WHAT TO WORK ON: Each record must be retyped in full. No character may differ.

Collected data
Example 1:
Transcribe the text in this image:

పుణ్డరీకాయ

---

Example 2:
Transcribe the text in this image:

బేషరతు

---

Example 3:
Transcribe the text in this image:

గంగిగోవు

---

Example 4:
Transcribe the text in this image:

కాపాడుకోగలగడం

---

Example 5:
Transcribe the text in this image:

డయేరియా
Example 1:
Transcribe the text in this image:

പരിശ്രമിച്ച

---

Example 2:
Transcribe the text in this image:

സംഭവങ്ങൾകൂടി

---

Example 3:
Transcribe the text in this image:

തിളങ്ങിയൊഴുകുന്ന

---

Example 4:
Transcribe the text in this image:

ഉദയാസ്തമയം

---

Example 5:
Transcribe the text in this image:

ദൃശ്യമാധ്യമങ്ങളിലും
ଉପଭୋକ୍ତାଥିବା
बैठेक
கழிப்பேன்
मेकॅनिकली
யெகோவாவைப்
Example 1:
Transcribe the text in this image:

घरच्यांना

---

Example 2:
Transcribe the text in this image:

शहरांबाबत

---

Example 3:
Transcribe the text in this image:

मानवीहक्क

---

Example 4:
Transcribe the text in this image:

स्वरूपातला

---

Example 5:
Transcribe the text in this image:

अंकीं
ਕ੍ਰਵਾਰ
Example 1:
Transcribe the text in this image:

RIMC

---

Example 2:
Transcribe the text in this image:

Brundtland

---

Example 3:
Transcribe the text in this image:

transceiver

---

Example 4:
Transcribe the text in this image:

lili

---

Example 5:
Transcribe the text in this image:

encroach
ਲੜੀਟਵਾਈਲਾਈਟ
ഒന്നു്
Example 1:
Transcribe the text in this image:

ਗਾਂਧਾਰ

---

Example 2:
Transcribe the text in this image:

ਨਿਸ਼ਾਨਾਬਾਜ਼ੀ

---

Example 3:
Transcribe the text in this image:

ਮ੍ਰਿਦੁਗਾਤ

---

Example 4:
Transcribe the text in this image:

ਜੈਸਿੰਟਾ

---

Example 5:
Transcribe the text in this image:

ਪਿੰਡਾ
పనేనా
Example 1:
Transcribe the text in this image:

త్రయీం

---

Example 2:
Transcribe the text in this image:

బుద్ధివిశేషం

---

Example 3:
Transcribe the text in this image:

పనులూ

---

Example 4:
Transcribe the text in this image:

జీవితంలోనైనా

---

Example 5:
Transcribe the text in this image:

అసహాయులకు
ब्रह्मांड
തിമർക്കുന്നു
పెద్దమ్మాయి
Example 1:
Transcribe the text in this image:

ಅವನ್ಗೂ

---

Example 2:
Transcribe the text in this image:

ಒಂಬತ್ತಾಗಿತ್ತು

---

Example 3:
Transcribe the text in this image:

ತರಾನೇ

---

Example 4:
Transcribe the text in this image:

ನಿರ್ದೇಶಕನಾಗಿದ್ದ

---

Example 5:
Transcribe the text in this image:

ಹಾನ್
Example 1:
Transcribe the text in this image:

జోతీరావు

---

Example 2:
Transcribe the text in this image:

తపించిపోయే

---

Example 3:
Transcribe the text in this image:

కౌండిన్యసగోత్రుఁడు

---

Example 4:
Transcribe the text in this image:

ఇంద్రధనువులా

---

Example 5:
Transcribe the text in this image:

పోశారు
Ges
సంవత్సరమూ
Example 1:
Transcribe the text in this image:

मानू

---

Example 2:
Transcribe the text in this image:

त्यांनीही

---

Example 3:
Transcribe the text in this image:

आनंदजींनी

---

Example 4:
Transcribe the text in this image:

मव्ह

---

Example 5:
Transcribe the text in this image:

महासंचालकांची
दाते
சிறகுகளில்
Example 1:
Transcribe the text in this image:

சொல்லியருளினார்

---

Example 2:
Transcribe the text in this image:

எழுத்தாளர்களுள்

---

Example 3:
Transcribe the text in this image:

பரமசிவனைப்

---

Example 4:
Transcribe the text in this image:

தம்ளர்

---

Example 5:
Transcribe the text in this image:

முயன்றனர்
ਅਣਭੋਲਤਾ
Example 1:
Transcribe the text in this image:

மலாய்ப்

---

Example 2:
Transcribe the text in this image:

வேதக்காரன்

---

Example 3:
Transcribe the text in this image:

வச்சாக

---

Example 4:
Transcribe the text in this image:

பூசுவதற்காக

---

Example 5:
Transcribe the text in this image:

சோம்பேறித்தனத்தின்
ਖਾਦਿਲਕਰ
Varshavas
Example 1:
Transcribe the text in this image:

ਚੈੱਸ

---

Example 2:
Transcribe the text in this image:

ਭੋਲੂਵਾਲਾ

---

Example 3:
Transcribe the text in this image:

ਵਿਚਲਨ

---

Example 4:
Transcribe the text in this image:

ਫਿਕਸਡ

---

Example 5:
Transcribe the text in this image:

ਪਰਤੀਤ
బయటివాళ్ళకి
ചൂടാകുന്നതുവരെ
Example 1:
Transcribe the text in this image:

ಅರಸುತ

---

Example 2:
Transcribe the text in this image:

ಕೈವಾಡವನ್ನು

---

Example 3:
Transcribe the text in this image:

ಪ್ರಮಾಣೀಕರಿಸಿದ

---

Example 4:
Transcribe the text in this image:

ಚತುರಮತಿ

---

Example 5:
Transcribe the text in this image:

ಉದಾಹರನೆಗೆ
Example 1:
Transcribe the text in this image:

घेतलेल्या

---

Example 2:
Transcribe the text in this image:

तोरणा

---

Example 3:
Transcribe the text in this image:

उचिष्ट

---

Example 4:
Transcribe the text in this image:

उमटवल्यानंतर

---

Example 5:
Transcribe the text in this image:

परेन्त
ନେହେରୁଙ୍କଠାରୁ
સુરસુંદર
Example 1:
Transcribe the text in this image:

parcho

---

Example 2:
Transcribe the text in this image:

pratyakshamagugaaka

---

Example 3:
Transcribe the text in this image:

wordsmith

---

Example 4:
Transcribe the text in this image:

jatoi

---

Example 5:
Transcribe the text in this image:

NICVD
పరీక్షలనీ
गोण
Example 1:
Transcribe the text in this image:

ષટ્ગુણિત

SOLUTION TO THE EXERCISE:
Example 1:
Transcribe the text in this image:

పుణ్డరీకాయ

---

Example 2:
Transcribe the text in this image:

బేషరతు

---

Example 3:
Transcribe the text in this image:

గంగిగోవు

---

Example 4:
Transcribe the text in this image:

కాపాడుకోగలగడం

---

Example 5:
Transcribe the text in this image:

డయేరియా
Example 1:
Transcribe the text in this image:

പരിശ്രമിച്ച

---

Example 2:
Transcribe the text in this image:

സംഭവങ്ങൾകൂടി

---

Example 3:
Transcribe the text in this image:

തിളങ്ങിയൊഴുകുന്ന

---

Example 4:
Transcribe the text in this image:

ഉദയാസ്തമയം

---

Example 5:
Transcribe the text in this image:

ദൃശ്യമാധ്യമങ്ങളിലും
ଉପଭୋକ୍ତାଥିବା
बैठेक
கழிப்பேன்
मेकॅनिकली
யெகோவாவைப்
Example 1:
Transcribe the text in this image:

घरच्यांना

---

Example 2:
Transcribe the text in this image:

शहरांबाबत

---

Example 3:
Transcribe the text in this image:

मानवीहक्क

---

Example 4:
Transcribe the text in this image:

स्वरूपातला

---

Example 5:
Transcribe the text in this image:

अंकीं
ਕ੍ਰਵਾਰ
Example 1:
Transcribe the text in this image:

RIMC

---

Example 2:
Transcribe the text in this image:

Brundtland

---

Example 3:
Transcribe the text in this image:

transceiver

---

Example 4:
Transcribe the text in this image:

lili

---

Example 5:
Transcribe the text in this image:

encroach
ਲੜੀਟਵਾਈਲਾਈਟ
ഒന്നു്
Example 1:
Transcribe the text in this image:

ਗਾਂਧਾਰ

---

Example 2:
Transcribe the text in this image:

ਨਿਸ਼ਾਨਾਬਾਜ਼ੀ

---

Example 3:
Transcribe the text in this image:

ਮ੍ਰਿਦੁਗਾਤ

---

Example 4:
Transcribe the text in this image:

ਜੈਸਿੰਟਾ

---

Example 5:
Transcribe the text in this image:

ਪਿੰਡਾ
పనేనా
Example 1:
Transcribe the text in this image:

త్రయీం

---

Example 2:
Transcribe the text in this image:

బుద్ధివిశేషం

---

Example 3:
Transcribe the text in this image:

పనులూ

---

Example 4:
Transcribe the text in this image:

జీవితంలోనైనా

---

Example 5:
Transcribe the text in this image:

అసహాయులకు
ब्रह्मांड
തിമർക്കുന്നു
పెద్దమ్మాయి
Example 1:
Transcribe the text in this image:

ಅವನ್ಗೂ

---

Example 2:
Transcribe the text in this image:

ಒಂಬತ್ತಾಗಿತ್ತು

---

Example 3:
Transcribe the text in this image:

ತರಾನೇ

---

Example 4:
Transcribe the text in this image:

ನಿರ್ದೇಶಕನಾಗಿದ್ದ

---

Example 5:
Transcribe the text in this image:

ಹಾನ್
Example 1:
Transcribe the text in this image:

జోతీరావు

---

Example 2:
Transcribe the text in this image:

తపించిపోయే

---

Example 3:
Transcribe the text in this image:

కౌండిన్యసగోత్రుఁడు

---

Example 4:
Transcribe the text in this image:

ఇంద్రధనువులా

---

Example 5:
Transcribe the text in this image:

పోశారు
Ges
సంవత్సరమూ
Example 1:
Transcribe the text in this image:

मानू

---

Example 2:
Transcribe the text in this image:

त्यांनीही

---

Example 3:
Transcribe the text in this image:

आनंदजींनी

---

Example 4:
Transcribe the text in this image:

मव्ह

---

Example 5:
Transcribe the text in this image:

महासंचालकांची
दाते
சிறகுகளில்
Example 1:
Transcribe the text in this image:

சொல்லியருளினார்

---

Example 2:
Transcribe the text in this image:

எழுத்தாளர்களுள்

---

Example 3:
Transcribe the text in this image:

பரமசிவனைப்

---

Example 4:
Transcribe the text in this image:

தம்ளர்

---

Example 5:
Transcribe the text in this image:

முயன்றனர்
ਅਣਭੋਲਤਾ
Example 1:
Transcribe the text in this image:

மலாய்ப்

---

Example 2:
Transcribe the text in this image:

வேதக்காரன்

---

Example 3:
Transcribe the text in this image:

வச்சாக

---

Example 4:
Transcribe the text in this image:

பூசுவதற்காக

---

Example 5:
Transcribe the text in this image:

சோம்பேறித்தனத்தின்
ਖਾਦਿਲਕਰ
Varshavas
Example 1:
Transcribe the text in this image:

ਚੈੱਸ

---

Example 2:
Transcribe the text in this image:

ਭੋਲੂਵਾਲਾ

---

Example 3:
Transcribe the text in this image:

ਵਿਚਲਨ

---

Example 4:
Transcribe the text in this image:

ਫਿਕਸਡ

---

Example 5:
Transcribe the text in this image:

ਪਰਤੀਤ
బయటివాళ్ళకి
ചൂടാകുന്നതുവരെ
Example 1:
Transcribe the text in this image:

ಅರಸುತ

---

Example 2:
Transcribe the text in this image:

ಕೈವಾಡವನ್ನು

---

Example 3:
Transcribe the text in this image:

ಪ್ರಮಾಣೀಕರಿಸಿದ

---

Example 4:
Transcribe the text in this image:

ಚತುರಮತಿ

---

Example 5:
Transcribe the text in this image:

ಉದಾಹರನೆಗೆ
Example 1:
Transcribe the text in this image:

घेतलेल्या

---

Example 2:
Transcribe the text in this image:

तोरणा

---

Example 3:
Transcribe the text in this image:

उचिष्ट

---

Example 4:
Transcribe the text in this image:

उमटवल्यानंतर

---

Example 5:
Transcribe the text in this image:

परेन्त
ନେହେରୁଙ୍କଠାରୁ
સુરસુંદર
Example 1:
Transcribe the text in this image:

parcho

---

Example 2:
Transcribe the text in this image:

pratyakshamagugaaka

---

Example 3:
Transcribe the text in this image:

wordsmith

---

Example 4:
Transcribe the text in this image:

jatoi

---

Example 5:
Transcribe the text in this image:

NICVD
పరీక్షలనీ
गोण
Example 1:
Transcribe the text in this image:

ષટ્ગુણિત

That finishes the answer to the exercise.